National Museum Zurich
| 15.7.2022 - 16.10.2022
Whether on the road, indoors or out in the mud and snow, the bicycle has become a fixture of the global sporting landscape. And Switzerland can be proud of its many contributions to cycling’s success.
Ever since its invention in the 19th century, people have used the bicycle for sporting pursuits. Over the past century and a half, the bicycle has become one of the world’s most widely used items of sports equipment. And it’s not only the vehicle itself that has continued to evolve, but also its diverse range of applications. In addition to various road races, cyclists also compete indoors, cross-country, and even up and down hills and mountain trails. Completely new disciplines have been launched, such as Radball. Also known as cycle ball, Radball is a type of cycle sport devised by Swiss bicycle trick rider Nick Kaufmann at the end of the 19th century.

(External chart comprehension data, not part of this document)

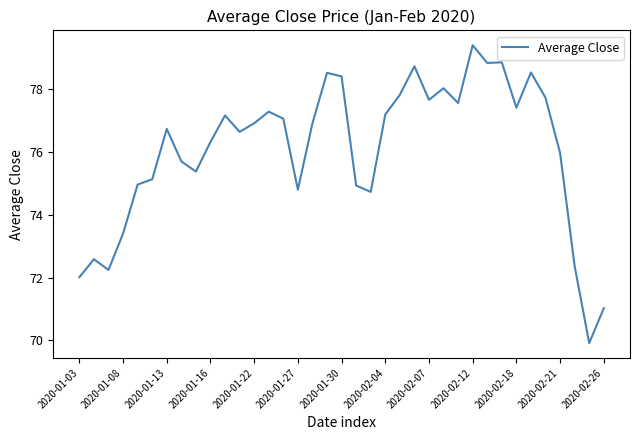

What is the difference between the maximum and minimum values?

9.5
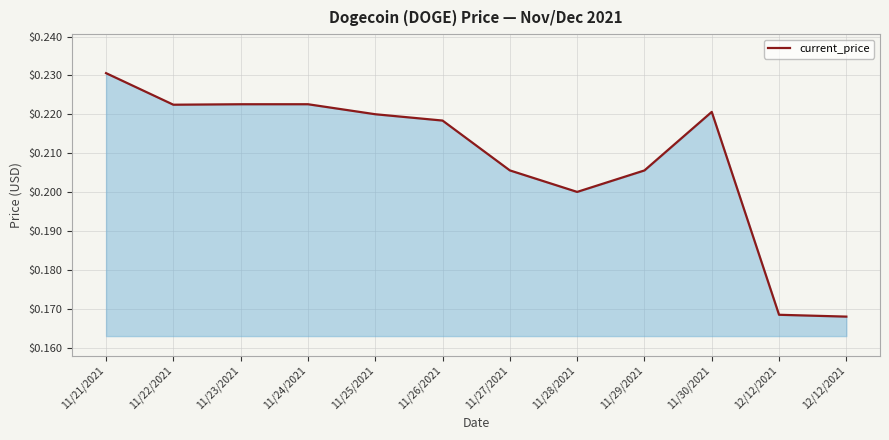

At which category does the chart reach its minimum across all series?

12/12/2021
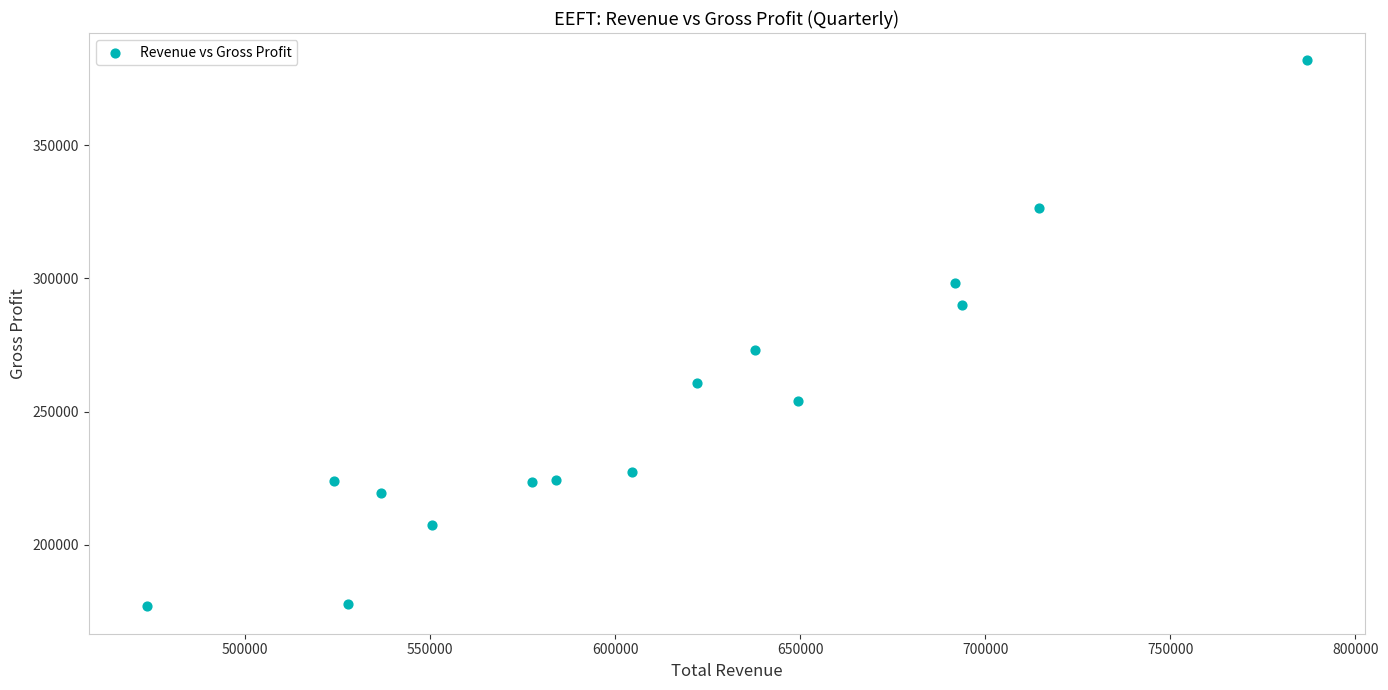

What Y value in the scatter plot is closest to 279350?

273000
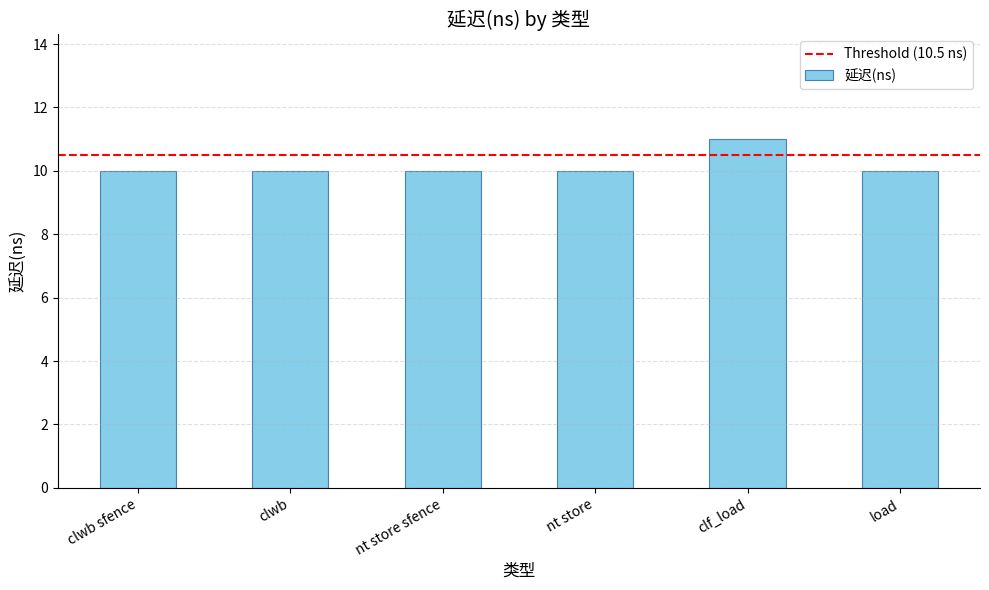

Count the number of categories in the chart.

6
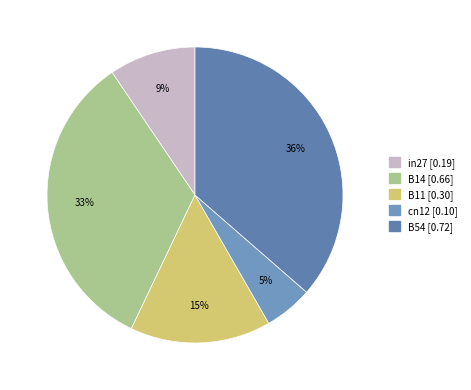

What is the largest slice in the pie chart?

B54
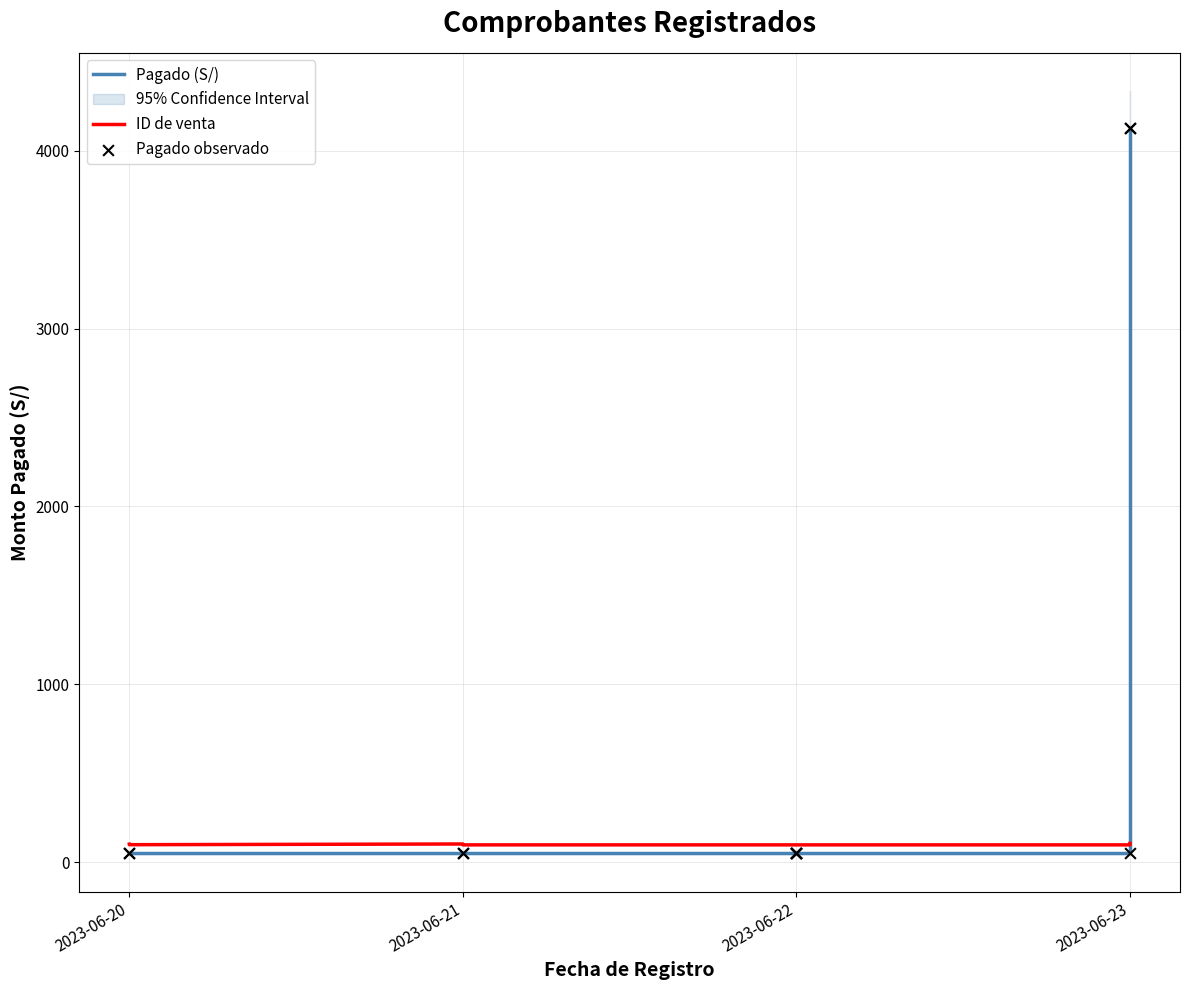

Which series has the largest total across all categories?

Pagado (S/)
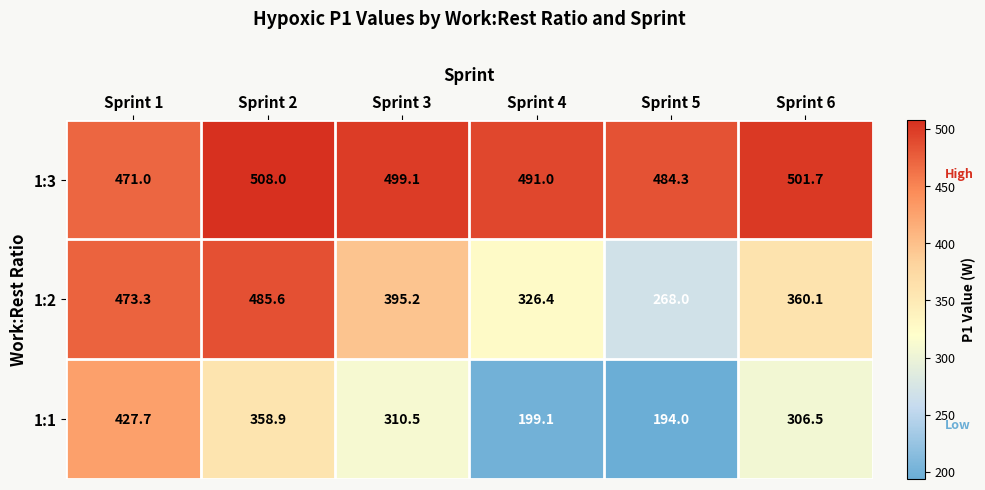

What is the total value across all series at Sprint 3?

1204.8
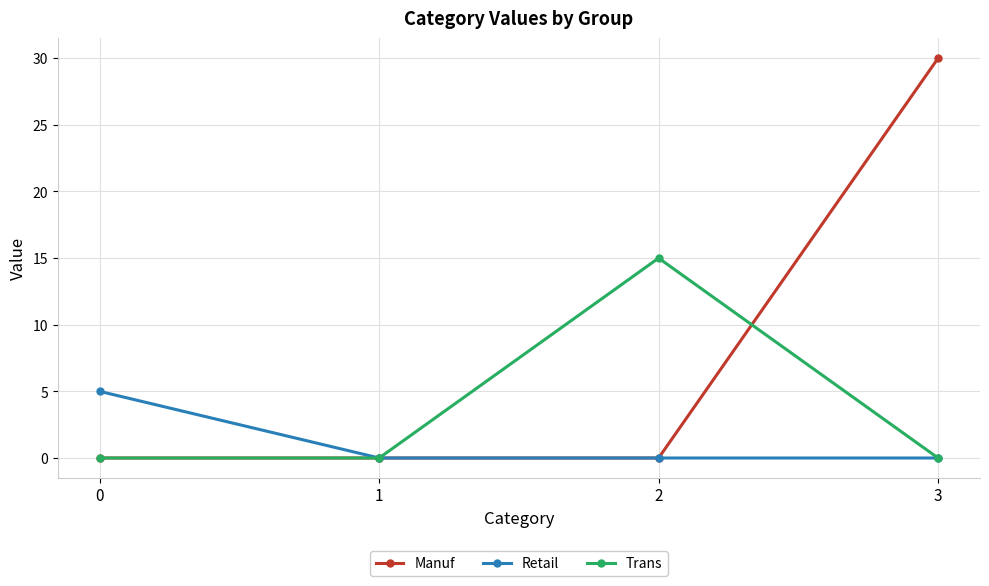

What is the total value across all series at 0?

5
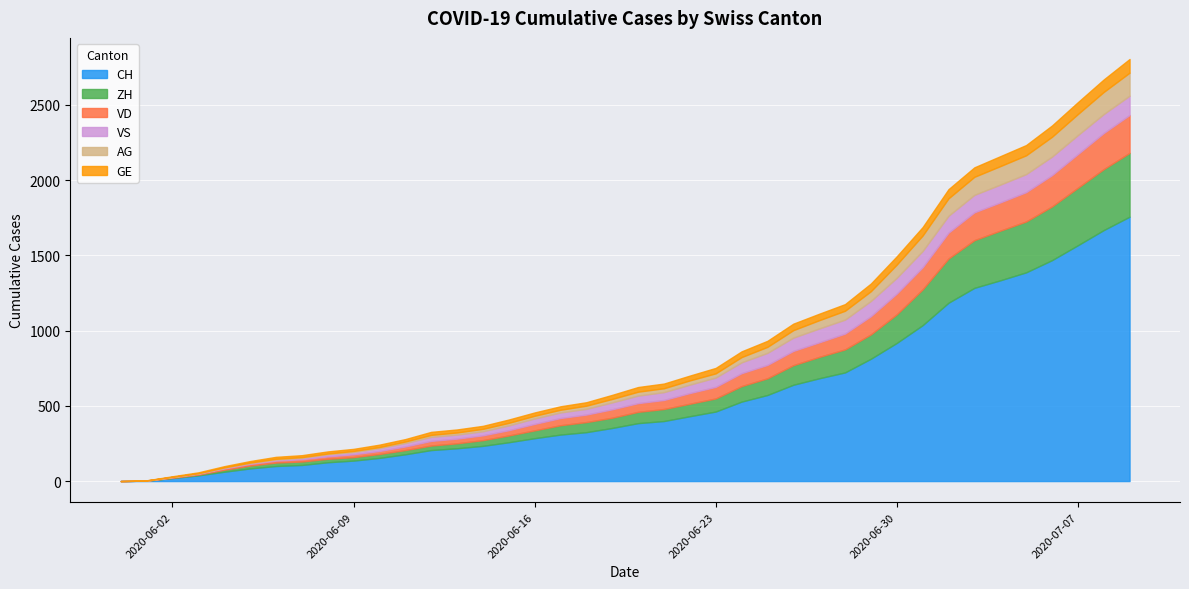

How many values in ZH are above zero?

38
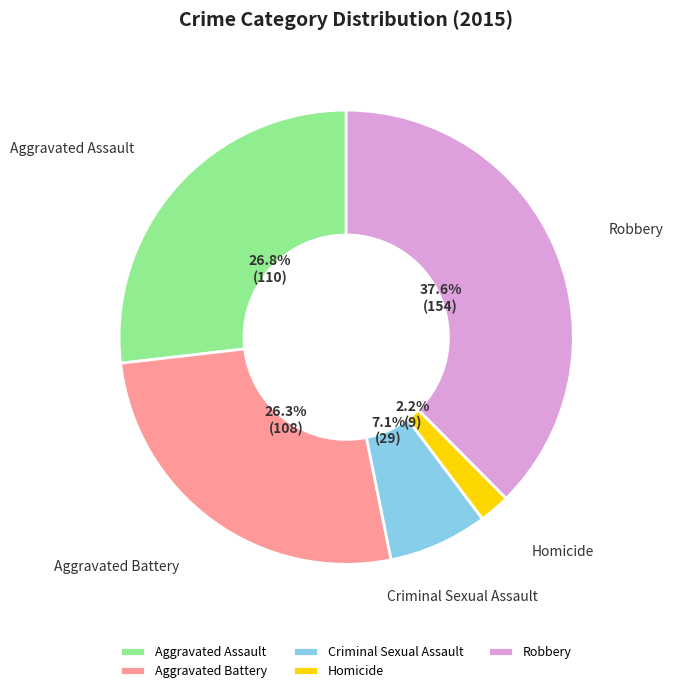

The Homicide slice represents 2% of the pie. True or false?

True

But it’s not only because of Nick Kaufmann and his exciting new way of riding a bike that Switzerland has accomplished so much in cycling. In addition to scores of international titles and medals, the Swiss have brought a number of highlights to the two-wheels game. For instance, in 1880 Hans Renold from Aargau invented the roller chain, an innovation that massively improved the energy transfer when cycling and contributed significantly to the bicycle’s rapid global spread. This type of chain is still used on most bicycles today, including in the sports sector.
The exhibition at the National Museum in Zurich invites visitors to take a short tour through the multifaceted history of Swiss cycling: from A for Arbeitersport (workers’ sport), to S for stars and Z for the Zurich Velodrome.